🤖 AI Summary
Traditional scaling laws struggle to apply to weather forecasting due to challenges such as autoregressive error accumulation, heterogeneity across multiple physical channels, and inconsistencies between global and local evaluation metrics. This work proposes the first neural scaling law framework tailored for long-horizon roll-out prediction with heterogeneous multi-channel outputs, introducing multidimensional scaling axes encompassing model size, data volume, and computational budget, alongside channel-granular error metrics. The study reveals that while global performance metrics appear favorable, prediction errors exhibit substantial heterogeneity across both channels and forecast lead times, with several channels degrading significantly in longer-range predictions. This highlights a masking effect inherent in global evaluations and provides empirical grounding for designing channel-weighted loss functions and optimizing computational resource allocation.
📝 Abstract
Compute-optimal scaling laws are relatively well studied for NLP and CV, where objectives are typically single-step and targets are comparatively homogeneous.
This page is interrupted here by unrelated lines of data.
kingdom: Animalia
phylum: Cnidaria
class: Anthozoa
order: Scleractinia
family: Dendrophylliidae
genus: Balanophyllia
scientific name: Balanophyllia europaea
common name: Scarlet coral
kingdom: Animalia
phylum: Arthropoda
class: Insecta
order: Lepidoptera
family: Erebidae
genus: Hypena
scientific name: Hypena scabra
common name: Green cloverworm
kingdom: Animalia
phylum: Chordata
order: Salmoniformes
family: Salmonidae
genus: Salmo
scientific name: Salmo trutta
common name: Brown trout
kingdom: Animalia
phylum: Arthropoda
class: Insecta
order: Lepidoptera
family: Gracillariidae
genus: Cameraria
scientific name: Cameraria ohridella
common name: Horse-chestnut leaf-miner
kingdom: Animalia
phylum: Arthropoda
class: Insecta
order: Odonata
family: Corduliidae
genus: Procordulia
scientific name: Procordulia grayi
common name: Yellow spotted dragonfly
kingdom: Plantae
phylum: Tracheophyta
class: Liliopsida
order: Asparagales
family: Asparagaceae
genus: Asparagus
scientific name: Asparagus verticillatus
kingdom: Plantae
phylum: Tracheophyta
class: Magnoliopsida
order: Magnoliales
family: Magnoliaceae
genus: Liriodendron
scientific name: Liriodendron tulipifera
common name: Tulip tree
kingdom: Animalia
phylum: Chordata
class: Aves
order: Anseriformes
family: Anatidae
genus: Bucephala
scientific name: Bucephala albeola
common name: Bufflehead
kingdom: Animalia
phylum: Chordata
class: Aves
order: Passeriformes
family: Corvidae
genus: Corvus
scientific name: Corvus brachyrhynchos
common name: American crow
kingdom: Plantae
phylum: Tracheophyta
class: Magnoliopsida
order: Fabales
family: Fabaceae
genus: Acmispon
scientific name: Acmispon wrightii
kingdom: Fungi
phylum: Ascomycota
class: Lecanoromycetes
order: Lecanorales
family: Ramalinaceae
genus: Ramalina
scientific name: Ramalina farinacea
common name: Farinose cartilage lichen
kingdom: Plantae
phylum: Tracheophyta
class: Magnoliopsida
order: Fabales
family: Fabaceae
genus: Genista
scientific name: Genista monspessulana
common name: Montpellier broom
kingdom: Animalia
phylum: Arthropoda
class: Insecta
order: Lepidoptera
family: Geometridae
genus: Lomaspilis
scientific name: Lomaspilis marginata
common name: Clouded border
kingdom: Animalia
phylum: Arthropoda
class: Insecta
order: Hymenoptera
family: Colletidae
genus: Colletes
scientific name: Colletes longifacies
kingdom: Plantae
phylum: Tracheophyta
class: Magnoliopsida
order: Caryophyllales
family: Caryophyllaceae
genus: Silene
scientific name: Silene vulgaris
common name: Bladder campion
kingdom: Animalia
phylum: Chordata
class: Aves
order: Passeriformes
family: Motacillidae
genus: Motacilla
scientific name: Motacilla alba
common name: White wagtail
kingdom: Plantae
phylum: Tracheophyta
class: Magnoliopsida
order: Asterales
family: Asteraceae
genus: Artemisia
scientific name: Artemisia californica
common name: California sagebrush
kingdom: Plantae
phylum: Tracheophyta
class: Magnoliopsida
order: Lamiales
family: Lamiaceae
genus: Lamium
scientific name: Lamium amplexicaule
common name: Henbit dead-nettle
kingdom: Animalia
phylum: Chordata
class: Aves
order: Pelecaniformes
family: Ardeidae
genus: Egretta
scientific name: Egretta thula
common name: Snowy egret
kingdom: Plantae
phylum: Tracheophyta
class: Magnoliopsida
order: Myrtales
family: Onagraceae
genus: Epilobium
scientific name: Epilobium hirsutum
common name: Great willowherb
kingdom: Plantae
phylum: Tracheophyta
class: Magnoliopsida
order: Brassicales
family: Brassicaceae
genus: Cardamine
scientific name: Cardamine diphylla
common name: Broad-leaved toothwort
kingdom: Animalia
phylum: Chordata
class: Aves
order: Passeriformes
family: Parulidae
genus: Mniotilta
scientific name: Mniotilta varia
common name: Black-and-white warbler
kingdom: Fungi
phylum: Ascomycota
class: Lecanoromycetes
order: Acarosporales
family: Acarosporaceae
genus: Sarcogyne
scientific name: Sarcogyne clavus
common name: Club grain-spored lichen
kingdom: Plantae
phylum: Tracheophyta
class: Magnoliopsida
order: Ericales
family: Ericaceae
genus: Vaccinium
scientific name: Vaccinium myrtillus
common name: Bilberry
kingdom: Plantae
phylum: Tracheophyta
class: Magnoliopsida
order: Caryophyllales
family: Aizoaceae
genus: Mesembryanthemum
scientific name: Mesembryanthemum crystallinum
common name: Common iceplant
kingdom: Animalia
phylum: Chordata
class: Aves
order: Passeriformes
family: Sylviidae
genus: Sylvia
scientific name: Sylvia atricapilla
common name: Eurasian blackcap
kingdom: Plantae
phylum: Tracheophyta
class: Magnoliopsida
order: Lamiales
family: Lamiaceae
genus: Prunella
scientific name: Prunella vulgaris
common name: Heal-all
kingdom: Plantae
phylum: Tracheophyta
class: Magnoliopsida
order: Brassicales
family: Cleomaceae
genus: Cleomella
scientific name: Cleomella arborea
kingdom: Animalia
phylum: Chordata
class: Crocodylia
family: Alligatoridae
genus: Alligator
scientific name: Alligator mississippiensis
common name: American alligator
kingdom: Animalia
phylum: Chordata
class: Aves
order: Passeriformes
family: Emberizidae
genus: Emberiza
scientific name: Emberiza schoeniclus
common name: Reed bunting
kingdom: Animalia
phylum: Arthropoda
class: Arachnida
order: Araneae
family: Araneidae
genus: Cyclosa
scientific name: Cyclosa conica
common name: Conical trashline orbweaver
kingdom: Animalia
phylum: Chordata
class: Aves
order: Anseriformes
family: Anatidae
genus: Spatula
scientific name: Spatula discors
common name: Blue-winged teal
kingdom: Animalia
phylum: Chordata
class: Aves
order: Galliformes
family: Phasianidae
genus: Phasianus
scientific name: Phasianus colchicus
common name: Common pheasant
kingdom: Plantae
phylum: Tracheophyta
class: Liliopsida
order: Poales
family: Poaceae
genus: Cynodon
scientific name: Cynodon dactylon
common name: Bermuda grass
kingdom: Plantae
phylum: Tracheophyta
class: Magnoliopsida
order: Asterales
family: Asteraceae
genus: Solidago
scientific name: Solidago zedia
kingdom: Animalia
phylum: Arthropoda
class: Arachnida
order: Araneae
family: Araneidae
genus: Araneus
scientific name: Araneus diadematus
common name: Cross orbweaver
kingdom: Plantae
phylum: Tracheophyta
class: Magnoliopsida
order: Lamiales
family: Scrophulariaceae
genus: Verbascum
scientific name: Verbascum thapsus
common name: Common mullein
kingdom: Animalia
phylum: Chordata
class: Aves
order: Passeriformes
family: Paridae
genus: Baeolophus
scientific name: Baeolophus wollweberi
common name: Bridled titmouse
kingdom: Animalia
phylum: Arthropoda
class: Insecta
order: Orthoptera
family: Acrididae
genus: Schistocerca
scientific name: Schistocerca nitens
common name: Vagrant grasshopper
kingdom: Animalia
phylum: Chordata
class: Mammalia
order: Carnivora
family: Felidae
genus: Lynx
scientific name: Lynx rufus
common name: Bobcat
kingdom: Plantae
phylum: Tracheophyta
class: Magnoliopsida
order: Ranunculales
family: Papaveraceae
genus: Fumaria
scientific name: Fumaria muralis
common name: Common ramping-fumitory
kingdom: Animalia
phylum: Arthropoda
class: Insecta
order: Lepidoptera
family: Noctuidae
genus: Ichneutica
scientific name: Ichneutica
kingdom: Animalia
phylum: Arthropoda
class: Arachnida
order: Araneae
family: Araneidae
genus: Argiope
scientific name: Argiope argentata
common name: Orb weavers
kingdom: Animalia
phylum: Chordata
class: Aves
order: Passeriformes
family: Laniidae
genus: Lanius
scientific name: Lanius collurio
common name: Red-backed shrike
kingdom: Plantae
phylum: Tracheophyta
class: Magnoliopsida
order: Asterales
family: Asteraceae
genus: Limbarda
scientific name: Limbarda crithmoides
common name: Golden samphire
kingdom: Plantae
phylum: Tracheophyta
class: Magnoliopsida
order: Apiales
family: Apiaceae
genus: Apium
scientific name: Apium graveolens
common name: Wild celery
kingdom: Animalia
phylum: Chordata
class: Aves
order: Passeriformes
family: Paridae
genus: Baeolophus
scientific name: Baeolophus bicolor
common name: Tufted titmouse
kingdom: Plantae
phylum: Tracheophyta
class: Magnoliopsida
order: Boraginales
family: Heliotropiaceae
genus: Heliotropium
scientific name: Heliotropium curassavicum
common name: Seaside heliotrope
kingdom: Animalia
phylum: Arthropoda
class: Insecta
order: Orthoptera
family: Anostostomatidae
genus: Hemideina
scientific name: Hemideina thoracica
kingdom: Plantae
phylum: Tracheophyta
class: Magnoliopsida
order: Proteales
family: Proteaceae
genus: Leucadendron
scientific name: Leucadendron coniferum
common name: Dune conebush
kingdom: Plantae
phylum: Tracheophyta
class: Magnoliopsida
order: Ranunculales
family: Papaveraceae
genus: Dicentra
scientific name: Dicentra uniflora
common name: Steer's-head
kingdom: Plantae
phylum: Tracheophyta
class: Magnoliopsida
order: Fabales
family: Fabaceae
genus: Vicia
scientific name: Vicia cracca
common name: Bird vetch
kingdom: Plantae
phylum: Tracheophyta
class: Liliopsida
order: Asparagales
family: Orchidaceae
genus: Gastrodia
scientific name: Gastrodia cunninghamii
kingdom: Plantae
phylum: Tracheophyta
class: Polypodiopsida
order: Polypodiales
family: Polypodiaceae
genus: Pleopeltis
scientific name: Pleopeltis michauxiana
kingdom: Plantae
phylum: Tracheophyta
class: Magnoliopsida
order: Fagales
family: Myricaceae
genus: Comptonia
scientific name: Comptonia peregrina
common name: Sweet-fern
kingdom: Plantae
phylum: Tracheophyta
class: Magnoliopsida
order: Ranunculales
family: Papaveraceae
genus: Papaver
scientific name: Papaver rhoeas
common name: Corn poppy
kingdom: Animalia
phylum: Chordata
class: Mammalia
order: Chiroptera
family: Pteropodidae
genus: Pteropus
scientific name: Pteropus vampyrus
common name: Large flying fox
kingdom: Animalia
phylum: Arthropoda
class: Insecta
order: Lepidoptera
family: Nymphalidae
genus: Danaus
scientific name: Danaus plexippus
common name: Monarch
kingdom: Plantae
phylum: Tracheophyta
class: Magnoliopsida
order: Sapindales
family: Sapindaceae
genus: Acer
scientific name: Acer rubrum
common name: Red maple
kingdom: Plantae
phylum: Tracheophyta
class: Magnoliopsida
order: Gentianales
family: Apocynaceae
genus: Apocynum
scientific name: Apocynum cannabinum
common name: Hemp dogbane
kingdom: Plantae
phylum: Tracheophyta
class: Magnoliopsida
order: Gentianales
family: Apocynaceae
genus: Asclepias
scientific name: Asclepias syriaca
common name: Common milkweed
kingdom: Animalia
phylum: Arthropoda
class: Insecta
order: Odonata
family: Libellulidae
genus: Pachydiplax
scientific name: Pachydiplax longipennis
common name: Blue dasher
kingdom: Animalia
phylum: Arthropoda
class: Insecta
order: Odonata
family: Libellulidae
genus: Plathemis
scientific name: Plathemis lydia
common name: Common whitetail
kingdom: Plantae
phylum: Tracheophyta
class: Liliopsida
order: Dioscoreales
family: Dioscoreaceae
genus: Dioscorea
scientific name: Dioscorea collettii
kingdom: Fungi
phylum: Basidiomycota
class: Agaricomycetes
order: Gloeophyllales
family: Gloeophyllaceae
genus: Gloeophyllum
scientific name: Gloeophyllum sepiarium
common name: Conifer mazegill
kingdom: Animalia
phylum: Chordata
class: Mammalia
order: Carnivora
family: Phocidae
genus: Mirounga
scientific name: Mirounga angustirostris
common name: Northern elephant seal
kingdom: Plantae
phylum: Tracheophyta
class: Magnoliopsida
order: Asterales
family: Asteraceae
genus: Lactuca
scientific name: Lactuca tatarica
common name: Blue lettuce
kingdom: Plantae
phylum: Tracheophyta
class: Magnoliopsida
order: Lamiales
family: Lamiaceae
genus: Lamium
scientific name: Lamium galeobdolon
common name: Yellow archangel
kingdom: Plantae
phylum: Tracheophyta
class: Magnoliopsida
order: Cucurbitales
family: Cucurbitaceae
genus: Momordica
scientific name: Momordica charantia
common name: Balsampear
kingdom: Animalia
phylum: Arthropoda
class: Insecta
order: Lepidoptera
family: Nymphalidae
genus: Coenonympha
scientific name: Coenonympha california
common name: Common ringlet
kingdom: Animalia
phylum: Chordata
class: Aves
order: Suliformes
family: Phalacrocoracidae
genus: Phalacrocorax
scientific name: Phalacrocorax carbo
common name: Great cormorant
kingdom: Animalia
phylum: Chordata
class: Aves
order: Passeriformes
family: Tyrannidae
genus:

Weather forecasting is harder to characterize in the same framework: autoregressive rollouts compound errors over long horizons, outputs couple many physical channels with disparate scales and predictability, and globally pooled test metrics can disagree sharply with per-channel, late-lead behavior implied by short-horizon training. We extend neural scaling analysis for autoregressive weather forecasting from single-step training loss to long rollouts and per-channel metrics. We quantify (1) how prediction error is distributed across channels and how its growth rate evolves with forecast horizon, (2) if power law scaling holds for test error, relative to rollout length when error is pooled globally, and (3) how that fit varies jointly with horizon and channel for parameter, data, and compute-based scaling axes. We find strong cross-channel and cross-horizon heterogeneity: pooled scaling can look favorable while many channels degrade at late leads. We discuss implications for weighted objectives, horizon-aware curricula, and resource allocation across outputs.